> [INSTRUCTION]:
In the thread about cabinet design software, translate the sentence "All my lower cabs are constructed using dado cuts and through screws." into Spanish.

I absolutely hate working within the confines of a software I don't understand. It took me about 3 hours of trial and error to get my sea legs but it went pretty quickly from there. One thing you will find is that Rob, the guy that created the software is extremely fast at responding to e-mailed questions at all hours of the day, night and weekends.
If you have any specific questions, I will be happy to offer what guidance I can. e-mail me at [email protected]

Ed

Don't see why you couldn't adjust the software standards to use pocket screws but I also don't know why you would want to for most of the joints. All my lower cabs are constructed using dado cuts and through screws. Most of my uppers are assembled the same way with one or two exceptions. Much stronger and easier to asemble that way.


----------



## smontanye (Jul 26, 2007)

i think this program may be too detailed for me, Im more looking for a program where i draw my walls, then make a cabinet stlye and size then be able to drag it in place. I guess more of a layout tool then a cabinet designer. Do you know of programs the would do this for me?


----------



## edp (May 25, 2007)

smontanye said:


> i think this program may be too detailed for me, Im more looking for a program where i draw my walls, then make a cabinet stlye and size then be able to drag it in place. I guess more of a layout tool then a cabinet designer. Do you know of programs the would do this for me?


That is exactly how cabinet planner works. First step is to open a "NEW" project and name it for your reference. Second step is to draw the walls in an overhead view by inputting length, height and relative angle. Save and close the walls page and click the icon for the wall elavation. It will ask you which wall you would like to start on. You pick it and then start making cabinet selections. Select a base or upper of the style you prefer, input the width and click ok. If you like the results, click save and move on to the next cabinet. It just takes a few dry runs to get the hang of it. Good luck

Ed


----------



## smontanye (Jul 26, 2007)

After fooling around for awhile, i think i finally beat the cabinet planner monster! did a complete wall including doors and windows from starting with walls to getting cut list. I love this program. Now when it comes to prices, im guessing that you just put in your base price for cabinets? or can it get more detailed, say bdft? so i could get an estimate of how much it will cost to make the cabinet? 

Also thanks for all the help!! I almost gave up on it at first.

just figured out finding bdft


----------

> [SUPPLIED DATA]:
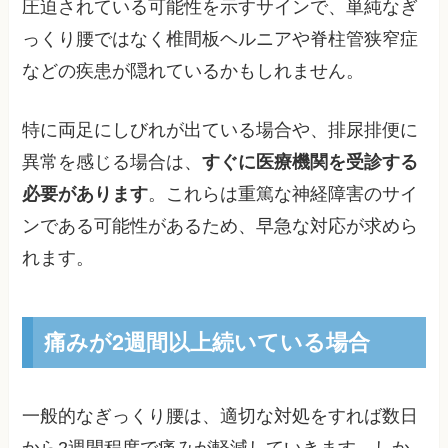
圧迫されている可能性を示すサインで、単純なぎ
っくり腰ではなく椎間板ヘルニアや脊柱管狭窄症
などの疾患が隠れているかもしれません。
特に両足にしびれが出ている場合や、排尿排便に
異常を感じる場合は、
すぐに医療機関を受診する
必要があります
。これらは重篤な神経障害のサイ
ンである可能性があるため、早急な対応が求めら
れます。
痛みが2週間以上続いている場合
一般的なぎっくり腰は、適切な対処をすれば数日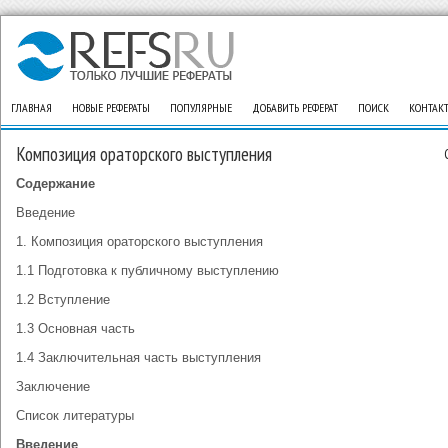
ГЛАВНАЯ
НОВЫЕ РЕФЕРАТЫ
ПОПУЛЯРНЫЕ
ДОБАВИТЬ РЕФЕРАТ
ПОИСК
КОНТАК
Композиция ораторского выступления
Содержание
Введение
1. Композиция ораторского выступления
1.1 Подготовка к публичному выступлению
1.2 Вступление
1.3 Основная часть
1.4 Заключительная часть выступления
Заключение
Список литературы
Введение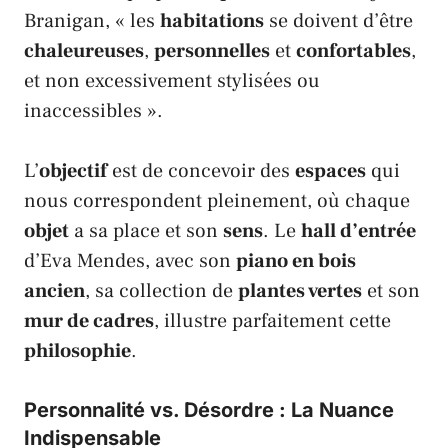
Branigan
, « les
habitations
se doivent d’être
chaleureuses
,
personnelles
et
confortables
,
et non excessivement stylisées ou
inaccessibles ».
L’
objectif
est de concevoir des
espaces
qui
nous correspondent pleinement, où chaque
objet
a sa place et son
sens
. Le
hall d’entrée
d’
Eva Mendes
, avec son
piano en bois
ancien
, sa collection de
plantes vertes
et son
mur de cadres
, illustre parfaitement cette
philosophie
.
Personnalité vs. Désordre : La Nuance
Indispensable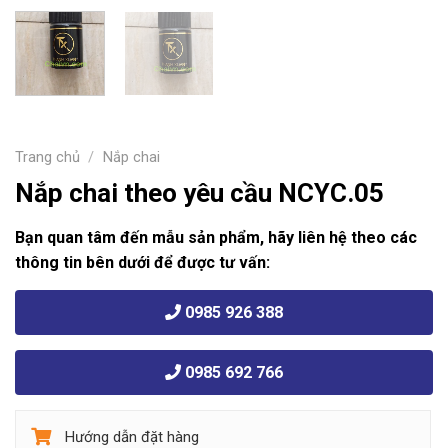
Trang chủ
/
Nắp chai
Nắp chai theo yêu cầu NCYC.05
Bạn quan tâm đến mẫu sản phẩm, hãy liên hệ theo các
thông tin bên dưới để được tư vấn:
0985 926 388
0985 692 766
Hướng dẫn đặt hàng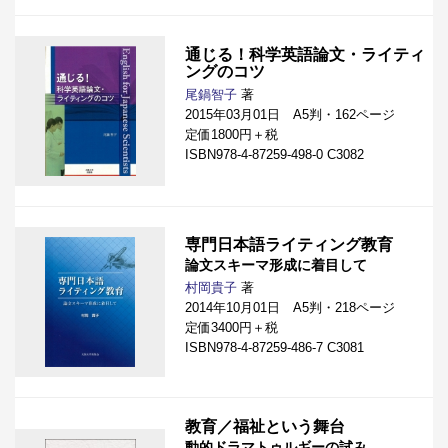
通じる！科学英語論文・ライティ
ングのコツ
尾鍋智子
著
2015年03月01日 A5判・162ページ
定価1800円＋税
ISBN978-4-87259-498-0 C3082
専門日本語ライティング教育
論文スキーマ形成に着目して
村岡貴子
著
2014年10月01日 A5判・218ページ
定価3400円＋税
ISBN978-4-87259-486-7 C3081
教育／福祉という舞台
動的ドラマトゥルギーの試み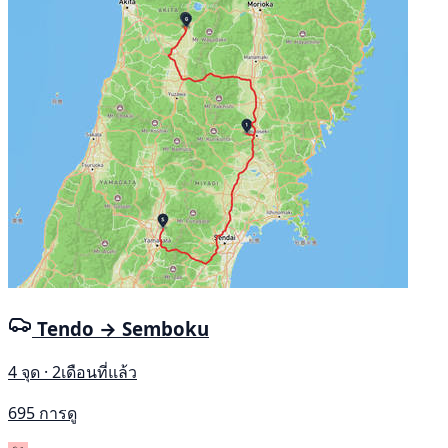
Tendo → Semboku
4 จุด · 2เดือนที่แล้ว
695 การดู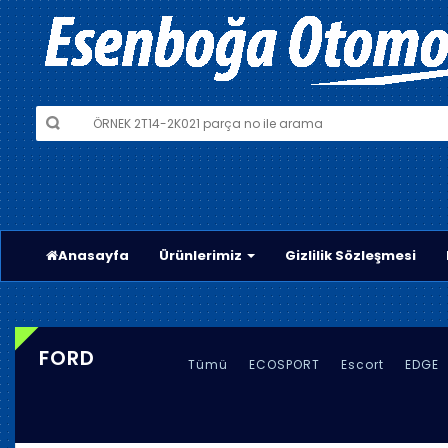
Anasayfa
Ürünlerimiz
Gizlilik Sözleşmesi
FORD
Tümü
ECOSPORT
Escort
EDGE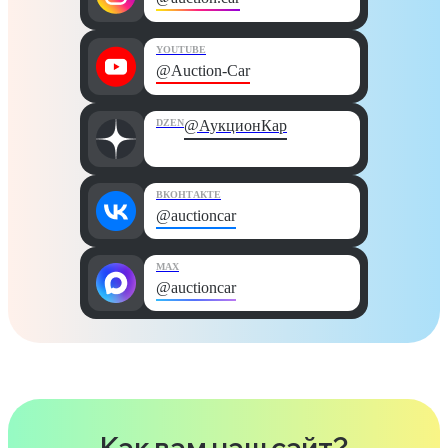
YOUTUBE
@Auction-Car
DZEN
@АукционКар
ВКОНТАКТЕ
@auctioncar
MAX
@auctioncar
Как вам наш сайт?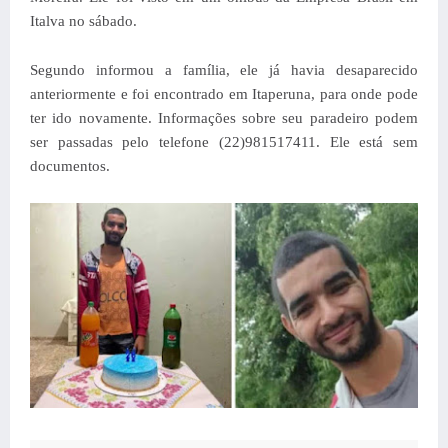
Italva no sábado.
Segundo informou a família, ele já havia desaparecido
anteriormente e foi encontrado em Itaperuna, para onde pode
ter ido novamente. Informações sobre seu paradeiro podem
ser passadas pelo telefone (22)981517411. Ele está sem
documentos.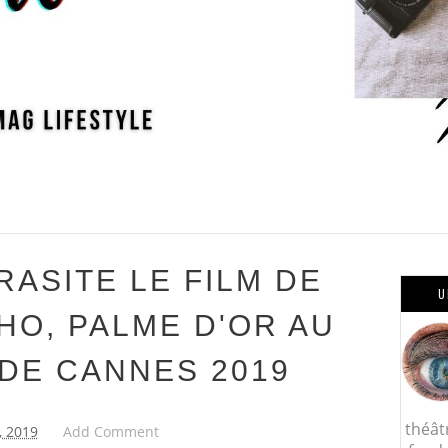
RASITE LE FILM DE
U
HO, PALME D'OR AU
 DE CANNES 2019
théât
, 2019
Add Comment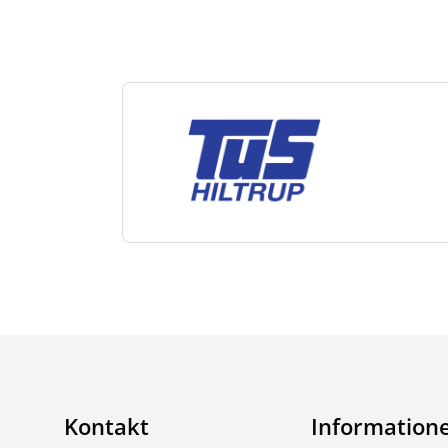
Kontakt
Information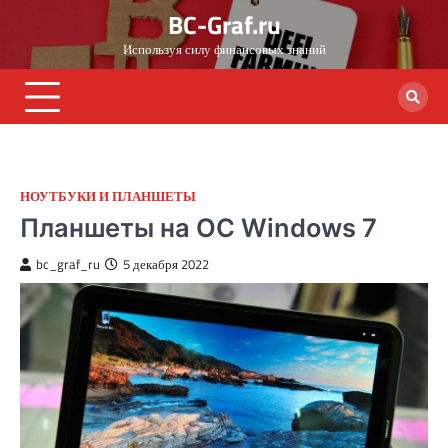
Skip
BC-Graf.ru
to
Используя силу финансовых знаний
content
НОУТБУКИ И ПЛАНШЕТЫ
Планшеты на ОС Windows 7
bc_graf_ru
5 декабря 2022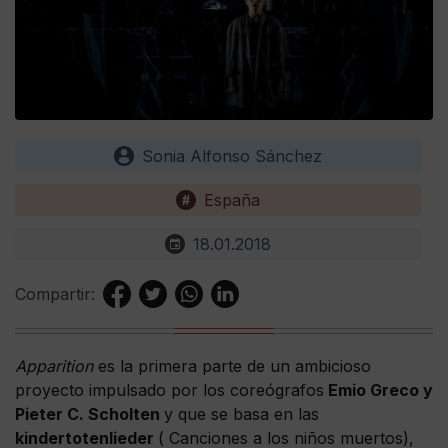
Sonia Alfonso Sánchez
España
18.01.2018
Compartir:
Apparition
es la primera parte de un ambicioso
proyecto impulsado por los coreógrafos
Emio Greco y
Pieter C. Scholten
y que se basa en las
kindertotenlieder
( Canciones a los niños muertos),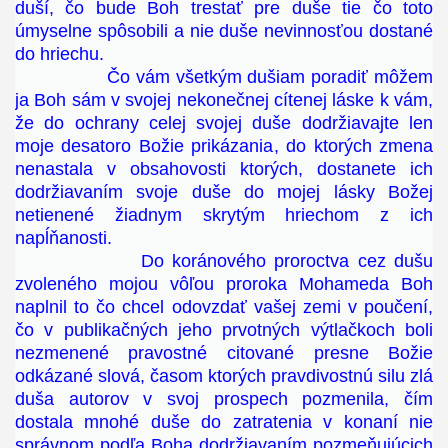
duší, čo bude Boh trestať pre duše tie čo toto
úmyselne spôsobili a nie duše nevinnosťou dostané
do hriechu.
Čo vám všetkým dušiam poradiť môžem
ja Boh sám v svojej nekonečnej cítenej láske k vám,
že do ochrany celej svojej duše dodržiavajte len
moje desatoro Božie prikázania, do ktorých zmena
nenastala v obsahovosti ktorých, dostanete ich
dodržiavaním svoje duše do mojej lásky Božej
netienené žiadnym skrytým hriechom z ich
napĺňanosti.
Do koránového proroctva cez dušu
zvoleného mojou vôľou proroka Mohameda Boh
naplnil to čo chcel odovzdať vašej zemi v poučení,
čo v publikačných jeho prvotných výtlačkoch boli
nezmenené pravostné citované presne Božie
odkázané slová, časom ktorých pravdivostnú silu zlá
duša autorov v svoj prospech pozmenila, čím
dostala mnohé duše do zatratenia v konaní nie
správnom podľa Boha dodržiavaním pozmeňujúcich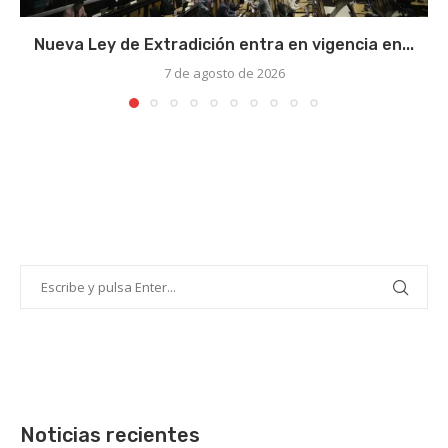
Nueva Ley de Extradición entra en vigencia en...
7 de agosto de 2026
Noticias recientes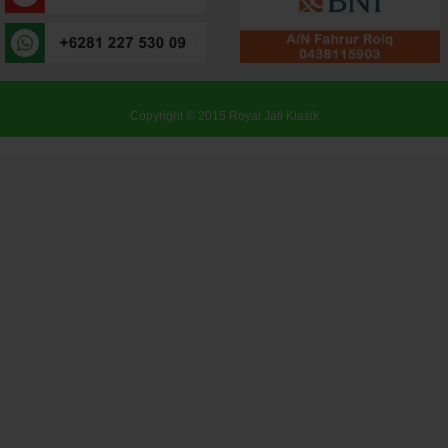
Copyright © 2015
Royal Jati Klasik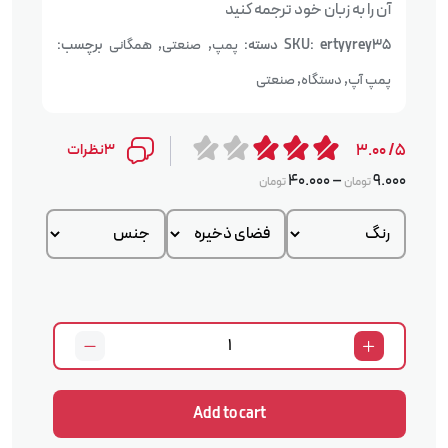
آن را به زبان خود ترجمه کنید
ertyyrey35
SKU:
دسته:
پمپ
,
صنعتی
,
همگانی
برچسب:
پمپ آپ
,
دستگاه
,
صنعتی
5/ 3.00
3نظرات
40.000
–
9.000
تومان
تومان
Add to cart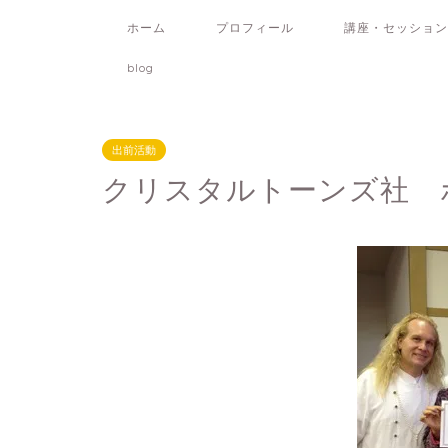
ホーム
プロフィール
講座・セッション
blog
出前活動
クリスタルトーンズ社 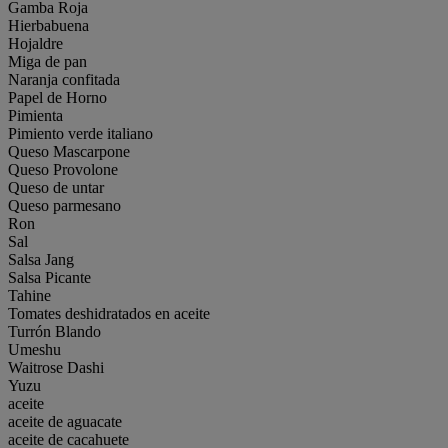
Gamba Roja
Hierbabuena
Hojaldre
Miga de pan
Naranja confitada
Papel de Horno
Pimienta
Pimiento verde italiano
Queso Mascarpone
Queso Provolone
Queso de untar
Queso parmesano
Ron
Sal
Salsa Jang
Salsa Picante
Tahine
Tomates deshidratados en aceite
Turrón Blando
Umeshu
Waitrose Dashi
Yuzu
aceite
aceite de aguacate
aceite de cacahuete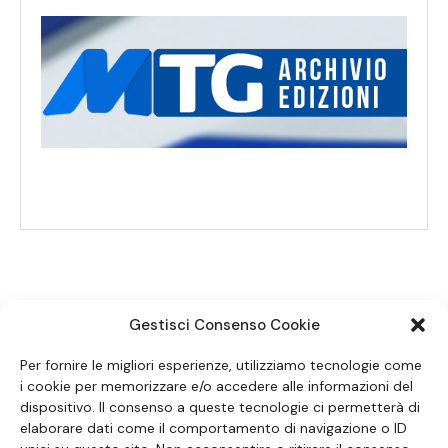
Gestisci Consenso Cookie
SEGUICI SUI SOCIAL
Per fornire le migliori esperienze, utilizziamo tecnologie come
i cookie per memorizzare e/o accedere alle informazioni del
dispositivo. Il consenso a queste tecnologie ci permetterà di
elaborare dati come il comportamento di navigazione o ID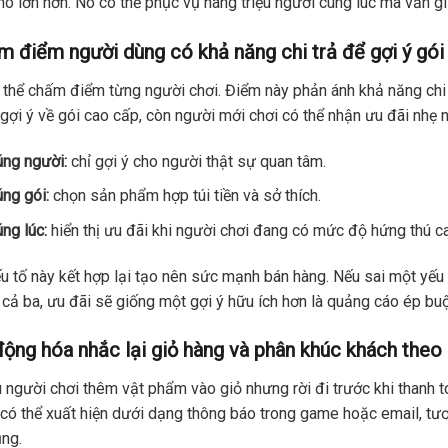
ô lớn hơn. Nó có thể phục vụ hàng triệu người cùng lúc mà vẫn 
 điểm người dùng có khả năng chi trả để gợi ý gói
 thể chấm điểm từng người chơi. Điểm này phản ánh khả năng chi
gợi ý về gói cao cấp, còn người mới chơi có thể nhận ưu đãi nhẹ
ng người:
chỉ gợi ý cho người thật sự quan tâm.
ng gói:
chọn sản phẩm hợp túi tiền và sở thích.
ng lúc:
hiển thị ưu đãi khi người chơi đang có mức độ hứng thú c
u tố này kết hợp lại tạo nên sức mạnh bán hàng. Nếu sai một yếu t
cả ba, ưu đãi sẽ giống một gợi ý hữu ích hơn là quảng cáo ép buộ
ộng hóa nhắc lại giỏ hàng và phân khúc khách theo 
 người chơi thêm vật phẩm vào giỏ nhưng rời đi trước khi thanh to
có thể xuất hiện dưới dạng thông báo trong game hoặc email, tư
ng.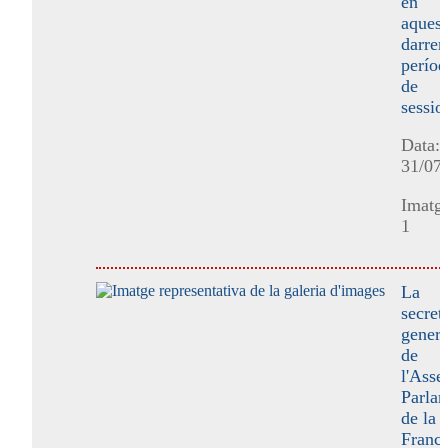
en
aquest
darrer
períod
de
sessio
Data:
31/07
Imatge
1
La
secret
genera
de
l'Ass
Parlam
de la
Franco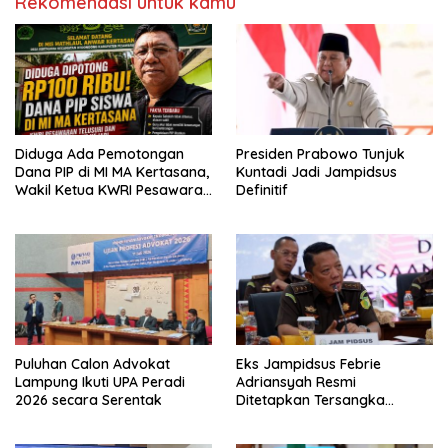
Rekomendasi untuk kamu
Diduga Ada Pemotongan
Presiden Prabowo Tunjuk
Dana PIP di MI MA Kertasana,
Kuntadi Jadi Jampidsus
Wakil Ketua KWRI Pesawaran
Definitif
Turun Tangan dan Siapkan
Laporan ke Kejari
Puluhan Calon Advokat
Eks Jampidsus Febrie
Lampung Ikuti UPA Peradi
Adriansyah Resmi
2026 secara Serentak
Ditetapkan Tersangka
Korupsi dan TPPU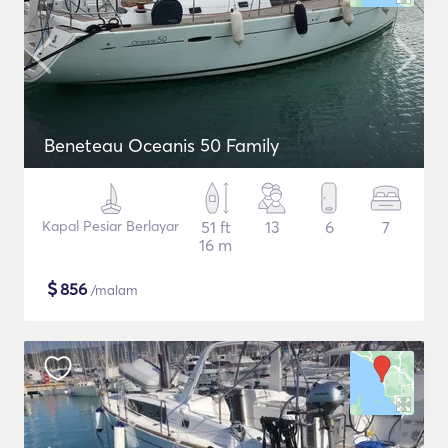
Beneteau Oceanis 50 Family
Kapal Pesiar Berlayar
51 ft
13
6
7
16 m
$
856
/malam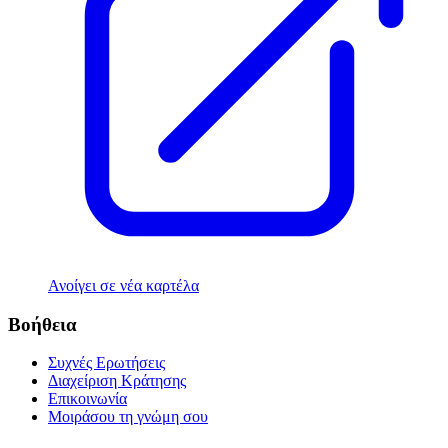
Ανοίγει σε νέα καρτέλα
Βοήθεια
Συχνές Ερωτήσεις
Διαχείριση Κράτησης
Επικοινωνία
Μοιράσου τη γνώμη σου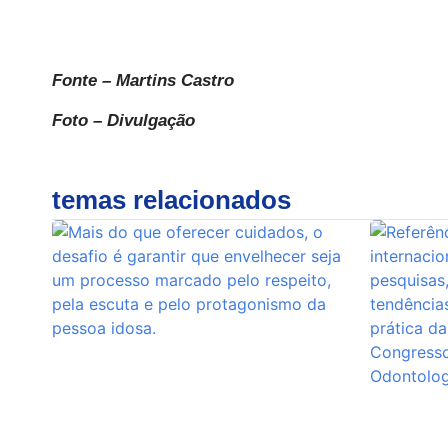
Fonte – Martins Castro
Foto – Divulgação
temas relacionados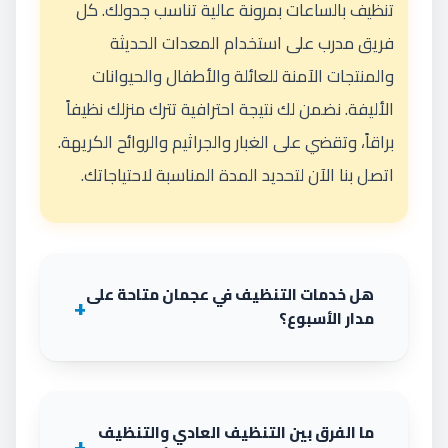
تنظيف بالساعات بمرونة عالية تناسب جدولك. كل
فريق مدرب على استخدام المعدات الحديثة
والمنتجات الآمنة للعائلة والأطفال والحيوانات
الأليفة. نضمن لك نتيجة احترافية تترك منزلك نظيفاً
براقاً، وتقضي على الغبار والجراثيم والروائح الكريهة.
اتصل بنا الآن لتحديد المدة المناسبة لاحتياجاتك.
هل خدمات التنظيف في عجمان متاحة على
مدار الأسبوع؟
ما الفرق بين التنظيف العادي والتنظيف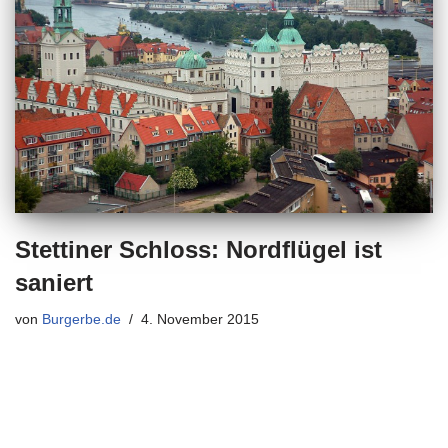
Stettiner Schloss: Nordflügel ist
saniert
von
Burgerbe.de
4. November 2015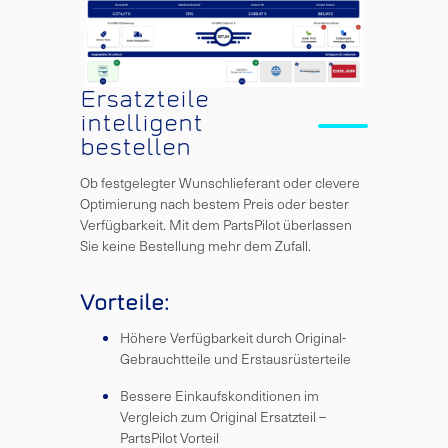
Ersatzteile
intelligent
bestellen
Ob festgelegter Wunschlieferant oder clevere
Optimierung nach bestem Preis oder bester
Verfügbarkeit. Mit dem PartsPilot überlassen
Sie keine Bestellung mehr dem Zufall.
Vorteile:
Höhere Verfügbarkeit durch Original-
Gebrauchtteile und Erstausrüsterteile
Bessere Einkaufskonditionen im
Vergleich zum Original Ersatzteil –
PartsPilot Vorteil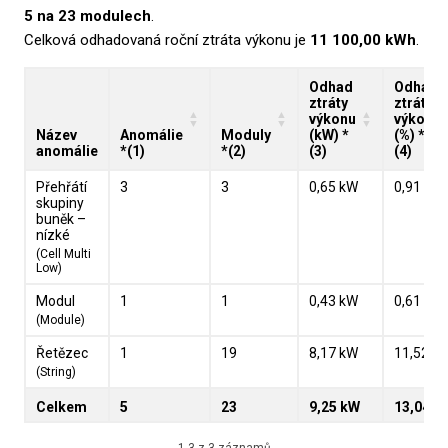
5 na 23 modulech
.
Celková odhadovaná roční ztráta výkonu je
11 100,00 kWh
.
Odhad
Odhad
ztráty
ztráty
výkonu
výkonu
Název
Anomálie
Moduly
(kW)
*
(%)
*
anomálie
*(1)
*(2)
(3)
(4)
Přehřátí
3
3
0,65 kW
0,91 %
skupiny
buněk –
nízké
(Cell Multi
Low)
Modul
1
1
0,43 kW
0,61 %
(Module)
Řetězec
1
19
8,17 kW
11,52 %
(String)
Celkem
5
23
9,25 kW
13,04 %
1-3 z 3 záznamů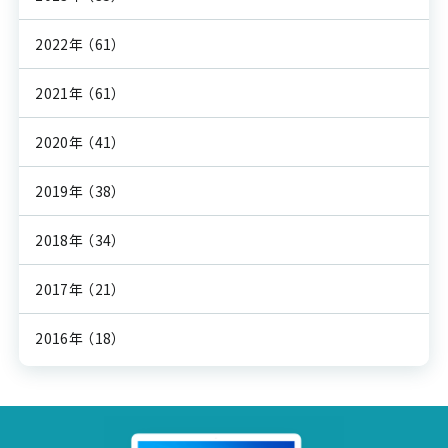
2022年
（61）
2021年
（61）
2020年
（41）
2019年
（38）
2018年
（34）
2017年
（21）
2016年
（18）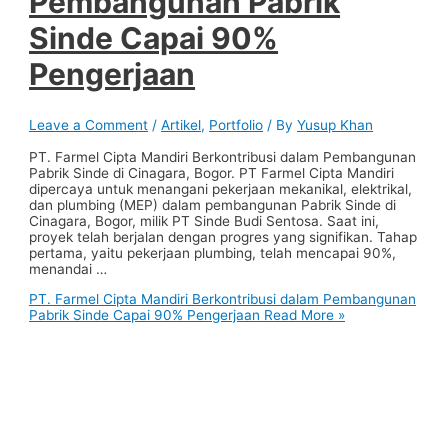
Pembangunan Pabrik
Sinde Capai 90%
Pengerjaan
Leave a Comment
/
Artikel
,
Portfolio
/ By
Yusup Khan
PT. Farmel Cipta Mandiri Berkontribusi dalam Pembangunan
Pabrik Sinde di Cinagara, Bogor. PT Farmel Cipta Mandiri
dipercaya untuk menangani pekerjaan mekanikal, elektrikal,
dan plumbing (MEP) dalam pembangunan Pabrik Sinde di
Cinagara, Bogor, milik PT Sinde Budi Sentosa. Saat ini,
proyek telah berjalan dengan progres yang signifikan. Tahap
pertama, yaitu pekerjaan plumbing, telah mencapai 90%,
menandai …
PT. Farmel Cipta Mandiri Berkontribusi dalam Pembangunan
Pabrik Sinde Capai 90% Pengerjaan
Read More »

> [EXERCISE SOLUTION]:
Todos mis gabinetes inferiores están construidos con cortes de ranura y tornillos pasantes.